Around the time of the anniversary of the Polytechnic uprising, Mitsotakis, the administrative reform minister, sent out a tweet: “Albeit late the murderers of the mayor of Pangaio were fired today period.” It was nearly four years after the shooting.

The shooter’s wife had dreaded this moment. During my trip to Pangaio the preceding summer, I visited the small town where she and her husband had made their home. The place was called
Chortokopi, after a former Pontic Greek settlement in what is now Turkey, in the mountains south of the Black Sea city of Trabzon. One evening in Pangaio, I drove up to Savvas Saltouridis’s home, which like other homes in Chortokopi could have been extracted from a Las Vegas suburb. The residence was an elevated two-story house enclosed by a spacious veranda. A golden retriever panted in the front yard, beside children’s bicycles and manicured pine trees. No one answered when I rang the bell, so I stopped by the main village square, which sat in the shade of towering plane trees. There, I settled at a
kafenio.
Two youths, seemingly imploding with boredom, sipped
frapés
—iced coffee—and a few old men sat and flipped their
kombológia.
The snap of beads punctuated the sound track of locusts droning from the trees. I ordered a coffee and asked the server if anyone knew Savvas Saltouridis’s family. After a quick phone call, his brother Giorgos was informed of my presence and on his way.

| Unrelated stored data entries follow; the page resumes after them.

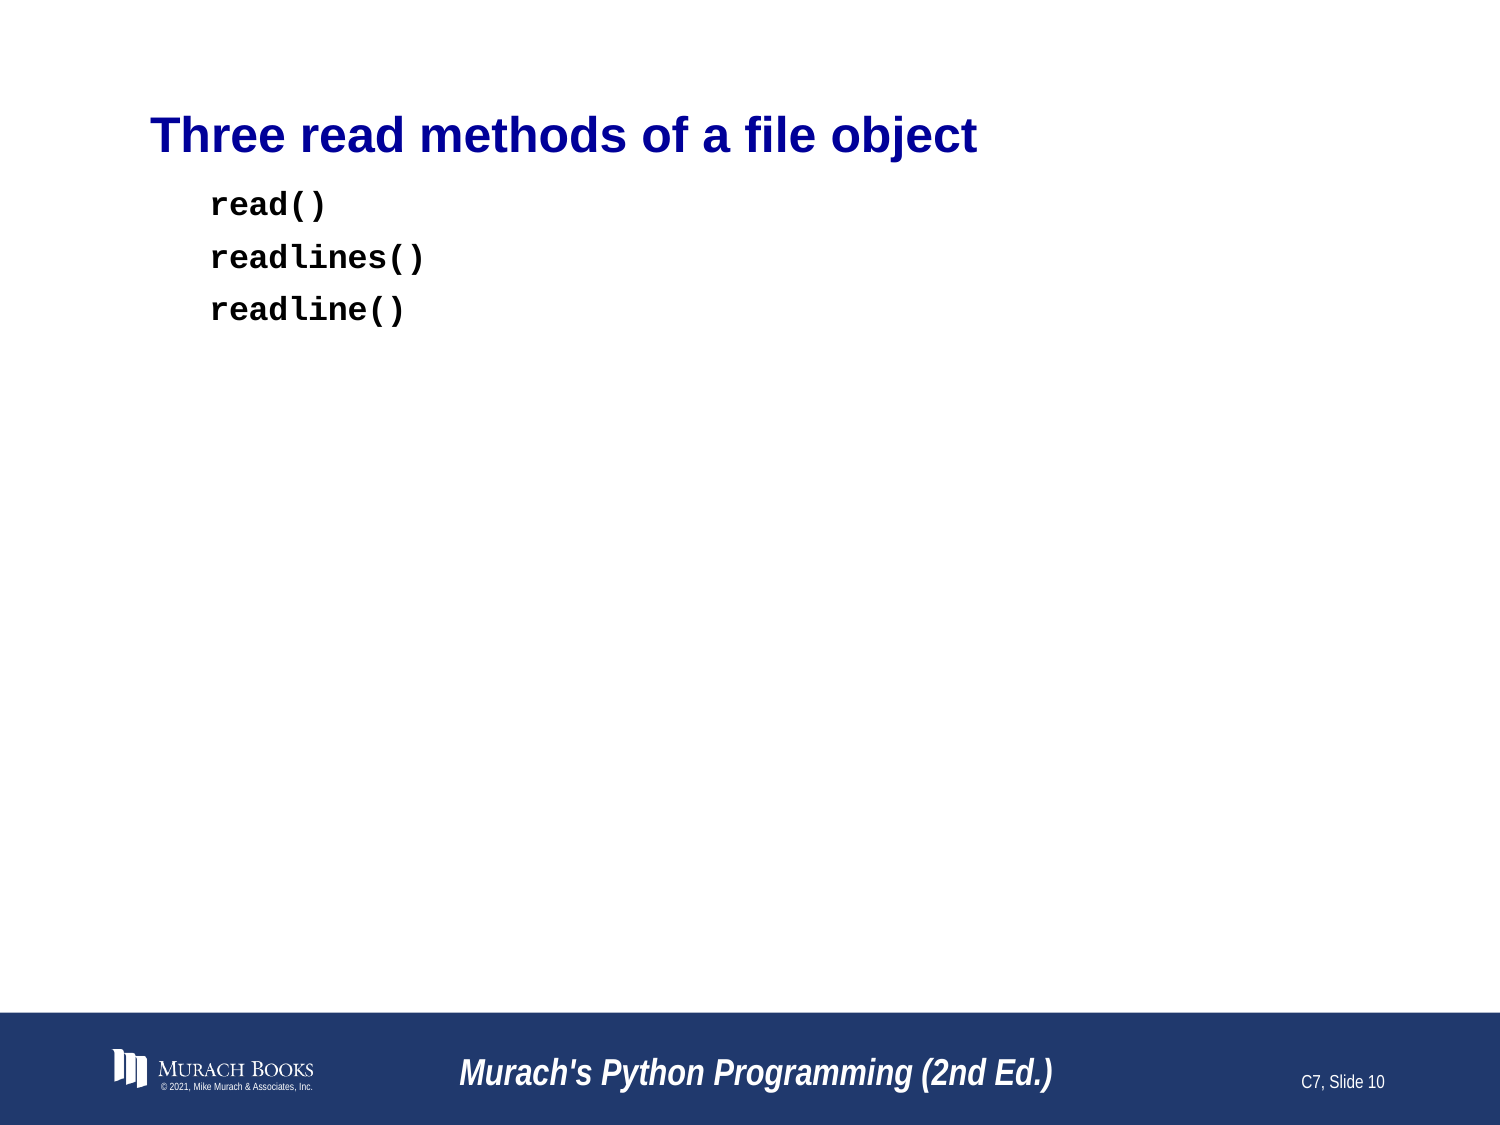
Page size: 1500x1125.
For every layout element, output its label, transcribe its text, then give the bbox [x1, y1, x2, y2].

slide_number C7, Slide 10 [1087, 1025, 1400, 1100]
footer © 2021, Mike Murach & Associates, Inc. [12, 1025, 463, 1100]
list read() readlines() readline() [137, 174, 1350, 975]
slide_number Murach's Python Programming (2nd Ed.) [463, 1025, 1075, 1100]
title Three read methods of a file object [150, 102, 1350, 164]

As I waited, I became a bit uneasy about how Giorgos might react to my visit. A day earlier, I had tried to visit Saltouridis and his colleague Monos in prison, but neither wished to see me, according to the warden. Now, a question ran through my mind: Did the police ultimately confiscate that Uzi? A red pickup truck pulled up, and from it emerged a brawny man with sun-darkened skin. He walked toward me with a beefy gait that would have been daunting had it not been for the mitigating influence of a beer belly and peaceable brown eyes. “I would have come sooner,” he said, “but I was just getting a haircut.” We sat at a table and ordered a couple of coffees. I asked him how his brother’s family was doing. “My brother did a stupid thing and should pay for it,” Giorgos said. “He should be punished. But how is his family to blame? What will happen to the children? Do they need to die?” The family, he meant, needed his brother’s halved salary. Giorgos said he had done what he could to help them, but he was just a farmer with kids of his own. “Do you have any idea what the
electric bill is on that place?” he said of his brother’s house. Giorgos then showed me a 1998 photo taken of his brother in Boston. It was the first image I’d seen of Saltouridis. He was sitting on a chair, bowing a
lyra
and looking directly at the camera with a birdlike, expressionless face. His eyes seemed sunken, as if preferring to hide. A pile of dollar bills was strewn at his feet. “Do you see all that money?” said Giorgos. “It’s a lot of money.” His brother had been invited to play the
lyra
for Pontic Greeks in New York, Boston, Munich, all around the world, Giorgos said. It was with the money he earned doing this that he’d been able to build that home with the veranda, said Giorgos, who seemed to think that the house required justification. I got out my camera to take a picture of the photo for the record, and Giorgos waited patiently as I snapped a few images of it. “Make sure you get the money,” he said. “A lot of money.”